The alignment is done by a proper alignment company. I personally hate kwikfit and never go there anymore after being ripped off after a APK when i still had my G11.
The alignment company i went to all 3 times also do the alignments on other cars i bring there for work. And i never had any issues with the alignments. So it’d be weird if they wouldn’t be able to do my car properly the first time.
So i doubt the alignment is the problem.

I’ve tried 2 of the same tyres with similar wear at the front and also 2 new tyres.
I can feel the car tugging at the steering wheel and when i let go of the steering wheel it turns relatively hard to the right.

I could try the no hubcaps and no lead trick. But i honestly doubt it would work in my case.
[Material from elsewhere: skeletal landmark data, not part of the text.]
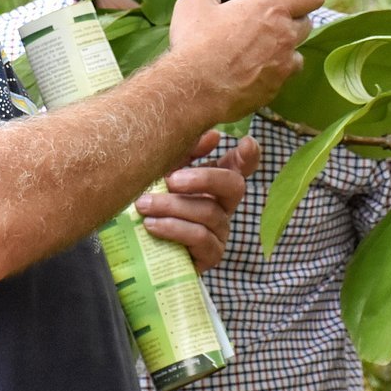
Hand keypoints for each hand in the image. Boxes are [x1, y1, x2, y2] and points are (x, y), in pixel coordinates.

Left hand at [136, 135, 260, 272]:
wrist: (140, 250)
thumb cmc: (155, 205)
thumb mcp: (166, 175)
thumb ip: (185, 153)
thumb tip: (213, 135)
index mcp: (216, 182)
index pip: (242, 166)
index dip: (250, 155)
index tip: (247, 142)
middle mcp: (225, 205)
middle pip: (234, 185)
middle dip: (204, 178)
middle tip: (171, 180)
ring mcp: (221, 231)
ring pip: (208, 212)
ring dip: (172, 206)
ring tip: (144, 205)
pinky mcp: (211, 255)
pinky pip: (199, 237)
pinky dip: (173, 228)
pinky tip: (151, 225)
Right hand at [166, 0, 322, 124]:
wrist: (193, 88)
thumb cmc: (195, 42)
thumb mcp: (194, 3)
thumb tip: (214, 1)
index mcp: (272, 9)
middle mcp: (285, 36)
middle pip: (306, 23)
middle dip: (289, 23)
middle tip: (264, 27)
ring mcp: (283, 66)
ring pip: (296, 55)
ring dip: (282, 53)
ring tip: (256, 56)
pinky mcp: (274, 90)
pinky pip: (280, 79)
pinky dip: (269, 77)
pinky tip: (246, 76)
As i said the chassis right chassis leg seems to be pushed in a bit. Which i think is the problem in my case, of course i could be very well wrong here as i’m not trained in alignments and body work.

He did only adjust the front toe as it is the only adjustment on L7’s.
The rear is nicely within spec.
According to the last alignment the camber on the left is +003 ’ and the right -016 '.
The castor is 255 ’ on the left and 205 ’ on the right.
(Which seem logical if the frame is indeed bent).

I’ve tried a feew different tyre combo’s but without any noticeable effect.

I’ve been considering adjustable strut tops to help adjust the above mentioned numbers.